Der mittelhochdeutsche Ausdruck ‚Minne‘ wird seit dem 19. Jahrhundert als Terminus in der Literaturgeschichte für die Liebe in der mittelalterlich höfischen Dichtung gebraucht. Im Mittelhochdeutschen meinte das Wort ‚minne‘ nicht nur die Liebesbeziehung zwischen den Geschlechtern, sondern bezeichnete auch die allgemein freundschaftlichen und emotionalen Beziehungen der Menschen untereinander und ein, »freundliches Gedenken« gegenüber Gott. Die Einschränkung des Begriffs ‚Minne‘ auf die erotische und sexuelle Liebe erfolgte erst im Spätmittelalter, dies ist dem Lexikon des Mittelalters zu entnehmen. [...] Damit ist das Thema auch schon angedeutet: Es geht um die Liebe im Tristanroman Gottfrieds von Straßburg und im Vergleich dazu, um die gesellschaftliche Auffassung von der Liebe zur Entstehungszeit des Textes.

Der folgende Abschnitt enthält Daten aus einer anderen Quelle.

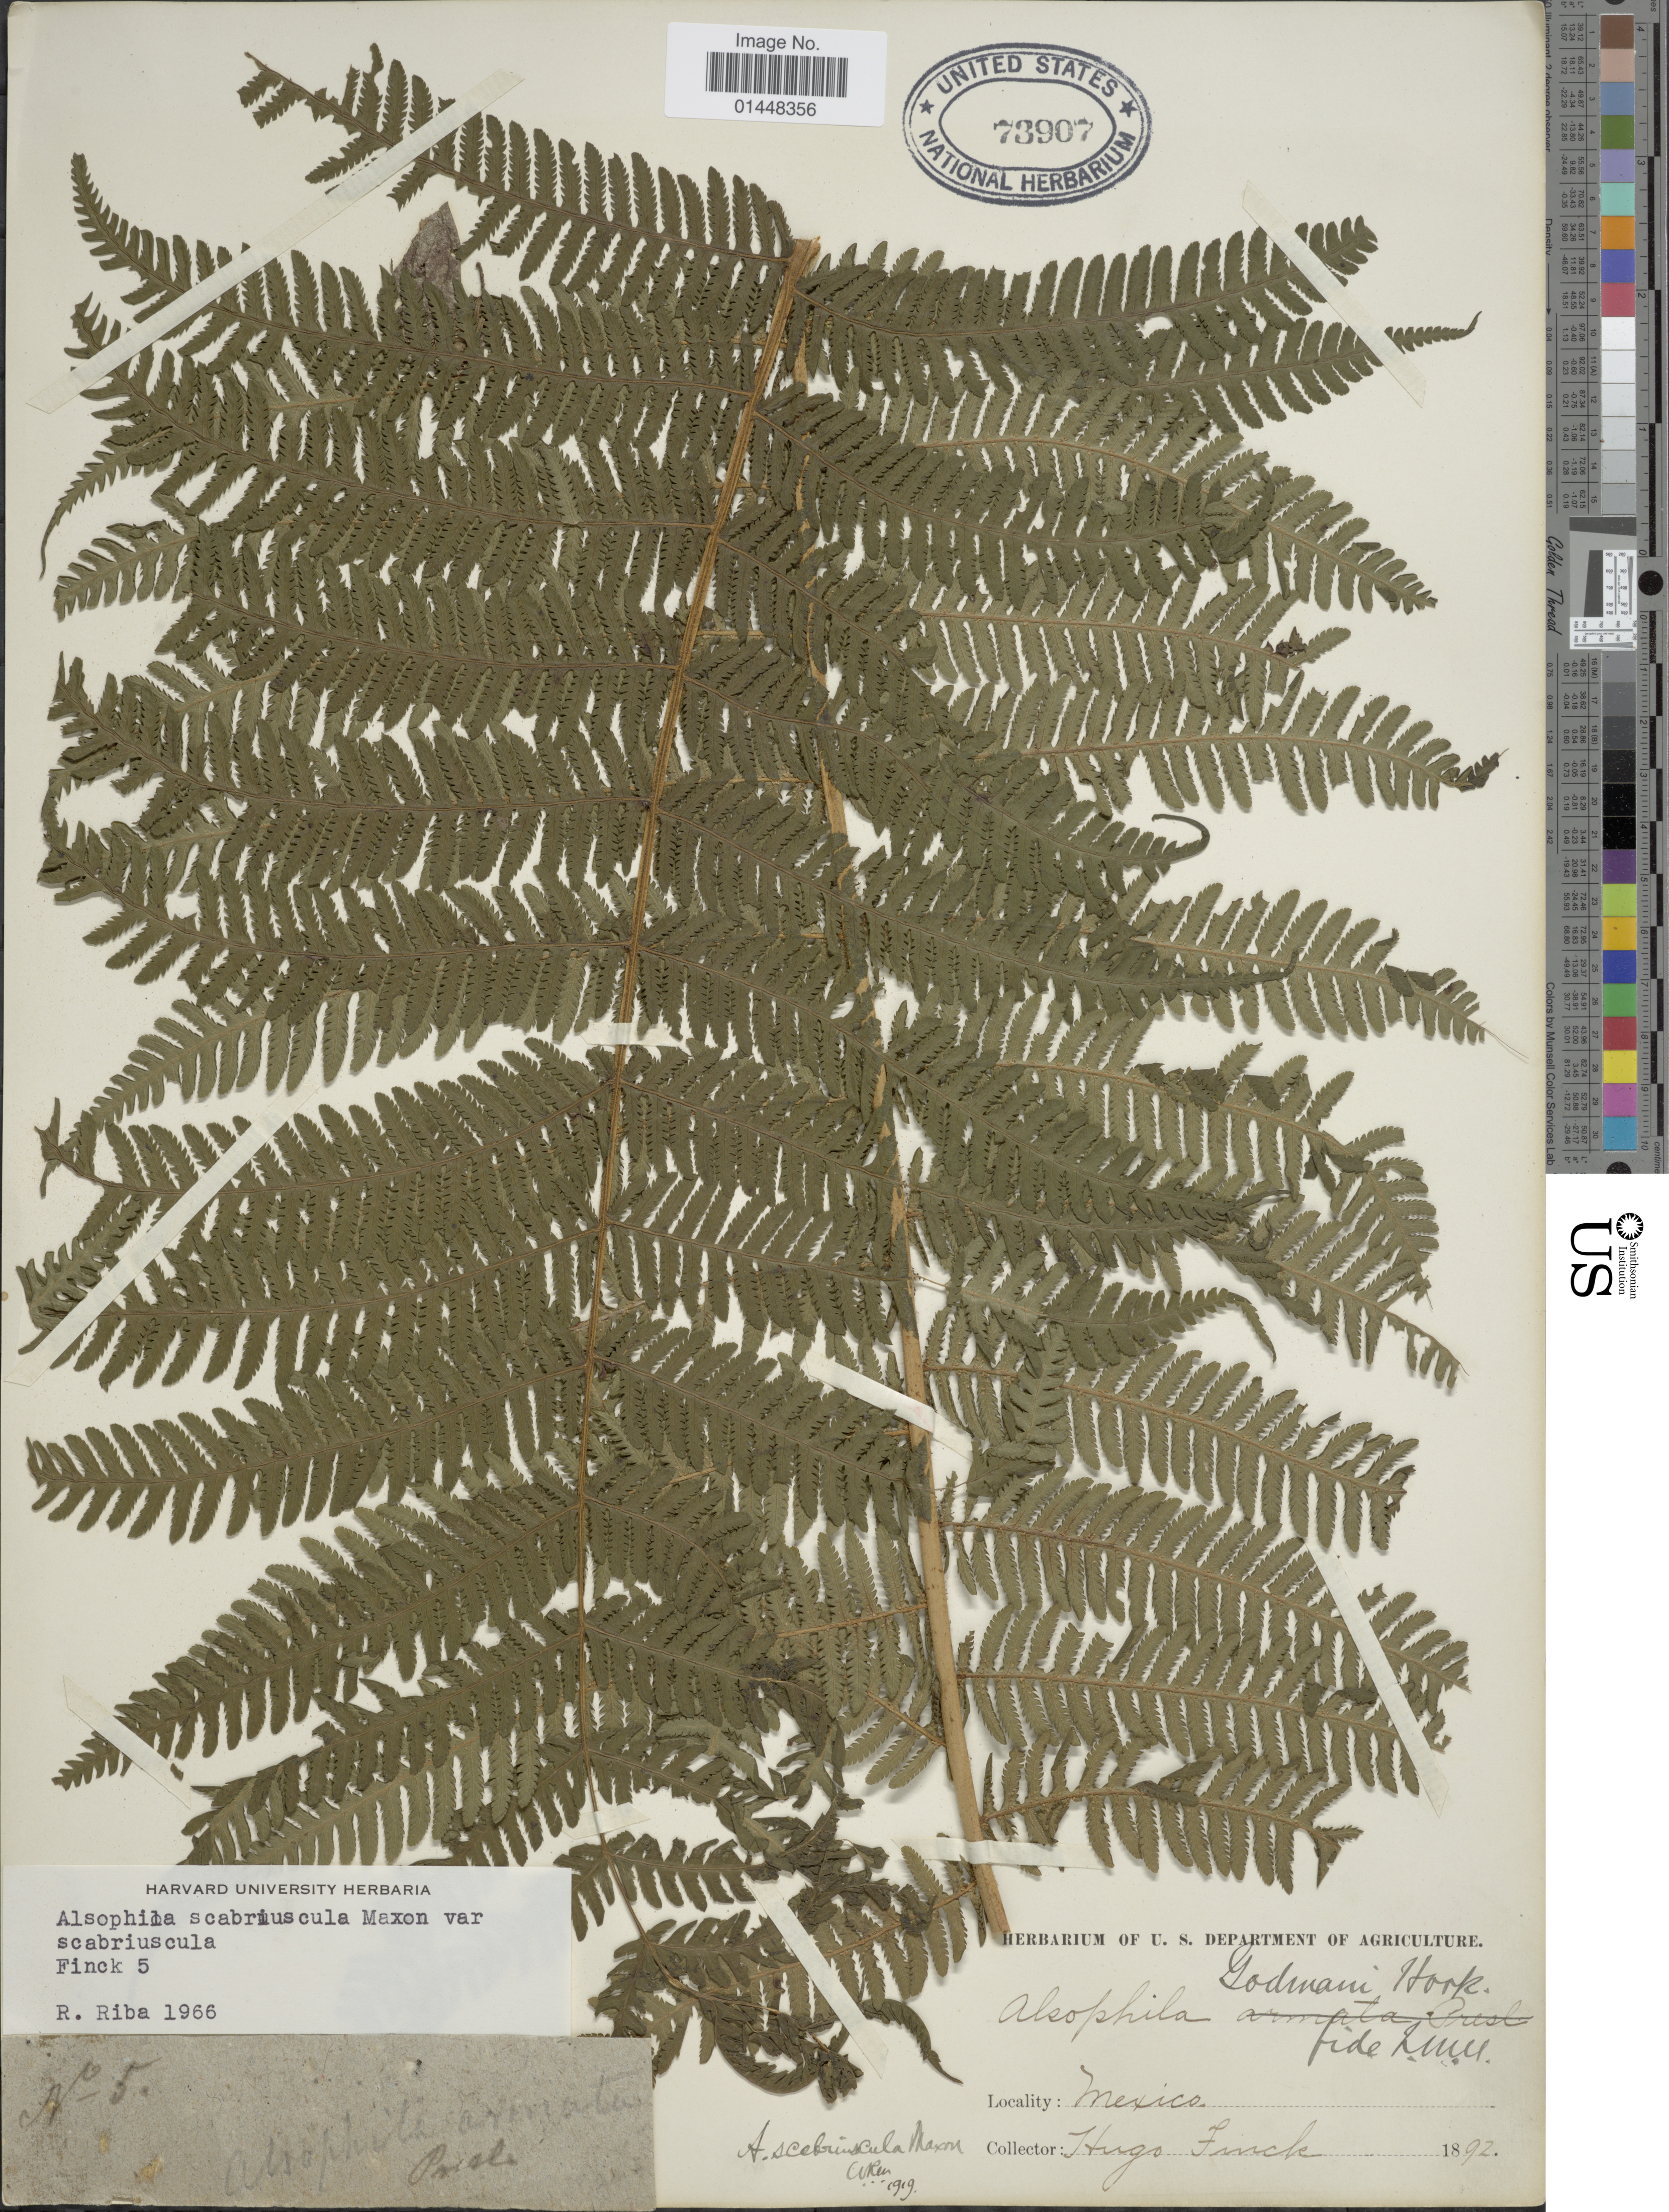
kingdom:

Es lässt sich feststellen, dass Gottfried von Straßburgs Beschreibung der Minne im Tristan zur Zeit seiner Entstehung und Rezeption zwar ein Skandalon darstellte, aber dennoch die Vorstellungen der mittelalterlichen Gesellschaft nicht gänzlich von der beschriebenen Minne abwichen: So beschreibt Gottfried die Tristanminne als eine leidenschaftliche körperliche Liebe, die mit Ehe unvereinbar bleibt und in der Ehe keinen Platz hat. Diese Auffassung wurde auch von Zeitgenossen, wie beispielsweise Andreas Capellanus, vertreten. Des weiteren zeigt sich in Isolde zwar eine umfassend beschriebene Frauenfigur, die teilweise sogar eine aktive Rolle einnimmt. Doch als Ehebrecherin verdeutlichte sie der männlichen Leser- und Zuhörerschaft eben jenes Bild von dem unbekannten weiblichen Wesen, welches ihnen schon des öfteren angst gemacht hatte. Das Göttliche der Minne bei Gottfried, das in der Grottenepisode besonders deutlich hervortritt, scheint mir ein wichtiger Aspekt zu sein. In der Minnegrotte wird die Verbindung zur Gottesliebe und zur Vorstellung von der mystischen Erfahrung, wie Bernhard von Clairvaux sie im Hohenlied sieht, äußerst anschaulich. Die Liebe, vor allem als leidvolle Erfahrung, wird zur mystischen Erfahrung, die zu Glückseligkeit führt, aber auch zum Tod.
Inhaltsverzeichnis
- Einleitung
- Tristanstoff und Minnetrank
- Die Protagonisten Tristan und Isolde
- Frauen im 12. Jahrhundert
- Sexualität, Ehe, Ehebruch
- Heilige Minne
- Monastische Liebe zu Gott
- Fazit
- Literatur
Zielsetzung und Themenschwerpunkte
Die Hausarbeit befasst sich mit der Minne im Tristan Gottfrieds von Straßburg und analysiert, wie diese Liebesbeziehung im Kontext der gesellschaftlichen Normen und Moralvorstellungen um 1200 zu verstehen ist. Der Fokus liegt auf der Darstellung der Liebe zwischen Tristan und Isolde im Vergleich zur Ehe und den gesellschaftlichen Erwartungen an das Geschlechterverhältnis.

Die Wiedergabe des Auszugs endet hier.